Bailey Day street festival is an annual summer event in the city, featuring bands, vendors and family activities.

The Bailey HUNDO is a 100-mile endurance mountain bike race that begins and ends in Bailey. It has been an annual event since 2009, and money raised is invested in the construction of new bike trails and in youth biking initiatives in Colorado. Both the Buffalo Creek Trail System and the Colorado Trail are easily accessible from Bailey.

Tomahawk Ranch, a residential camp operated by the Girl Scouts of Colorado, is located near Bailey.

In 2004, Bailey was the location for Apogaea, an annual outdoor arts and music festival.

==Education==
Bailey is served by the Platte Canyon School District #1.

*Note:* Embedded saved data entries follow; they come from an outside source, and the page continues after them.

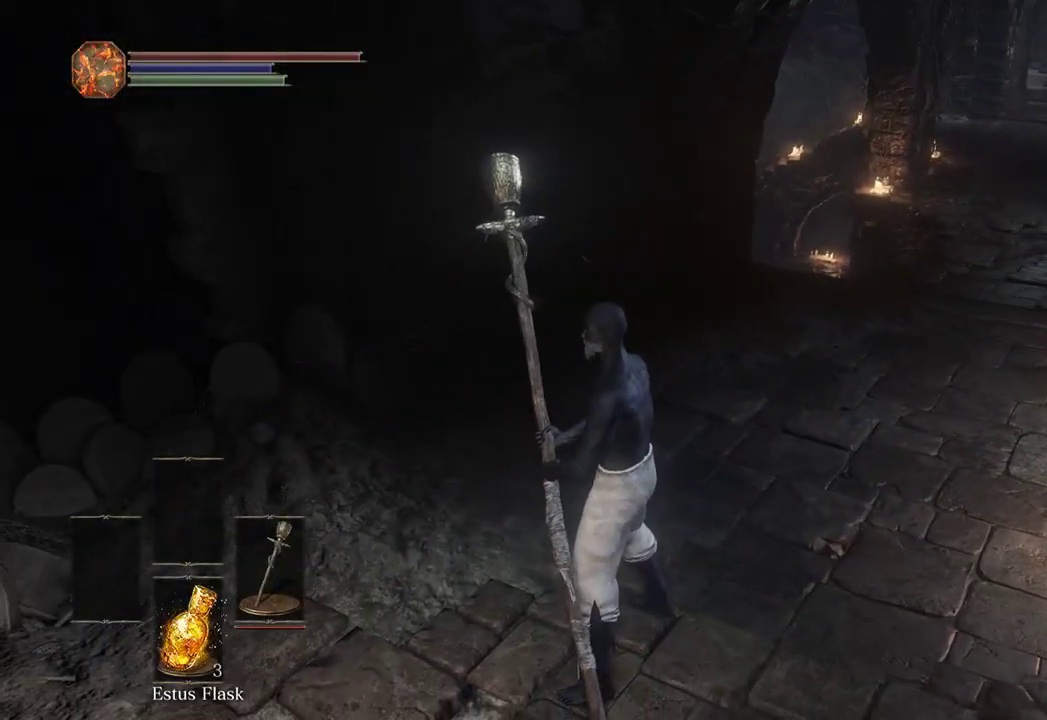
{"buttons": ["A"], "left_stick": "center", "right_stick": "center", "events": [[200, "right_stick", "center"], [400, "DPAD_RIGHT", "down"], [500, "A", "down"], [500, "DPAD_RIGHT", "up"]]}
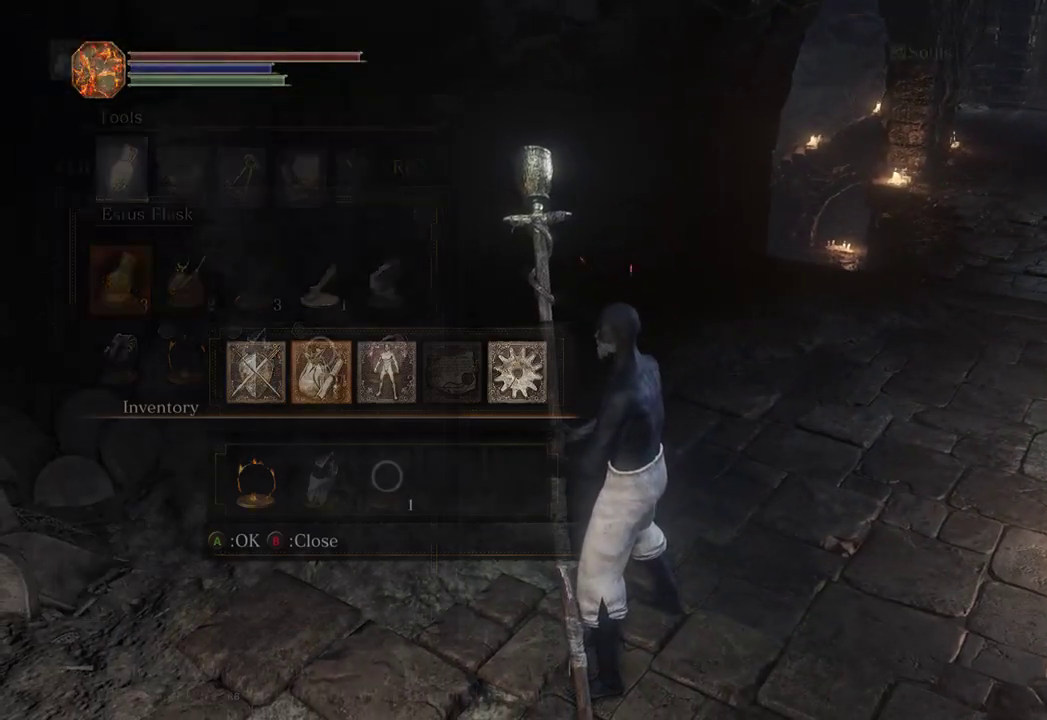
{"buttons": [], "left_stick": "center", "right_stick": "center", "events": [[67, "A", "up"], [200, "DPAD_UP", "down"], [300, "DPAD_UP", "up"], [433, "DPAD_RIGHT", "down"], [500, "DPAD_RIGHT", "up"]]}
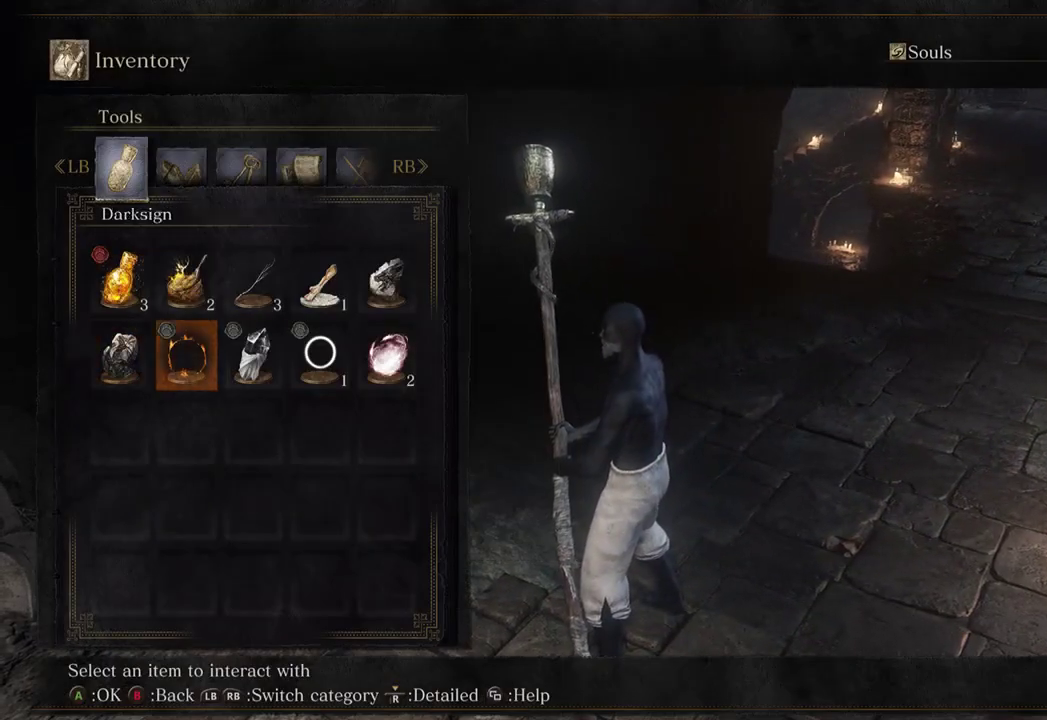
{"buttons": ["A"], "left_stick": "center", "right_stick": "center", "events": [[133, "DPAD_RIGHT", "down"], [200, "DPAD_RIGHT", "up"], [267, "DPAD_RIGHT", "down"], [300, "DPAD_RIGHT", "up"], [400, "DPAD_RIGHT", "down"], [467, "DPAD_RIGHT", "up"], [500, "A", "down"]]}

Platte Canyon High School has approximately 300 students. In sports, they are a 3A school in the Frontier League. The Girls' Cross Country Team was the Colorado State 3A Champion in 1986, and the Girls' Track Team was the Colorado State 3A Champion in 1996 and in 2005, and the Boys' Track Team was the Colorado 3A State Champion in 2008. The Speech and Debate team holds the record for the most individual State Champions at the Festival Level.

==Notable people==
- Erwin Jay Boydston, recipient of the Medal of Honor, America's highest military award.
- Hal Hickel, Academy Award winning visual effects animator.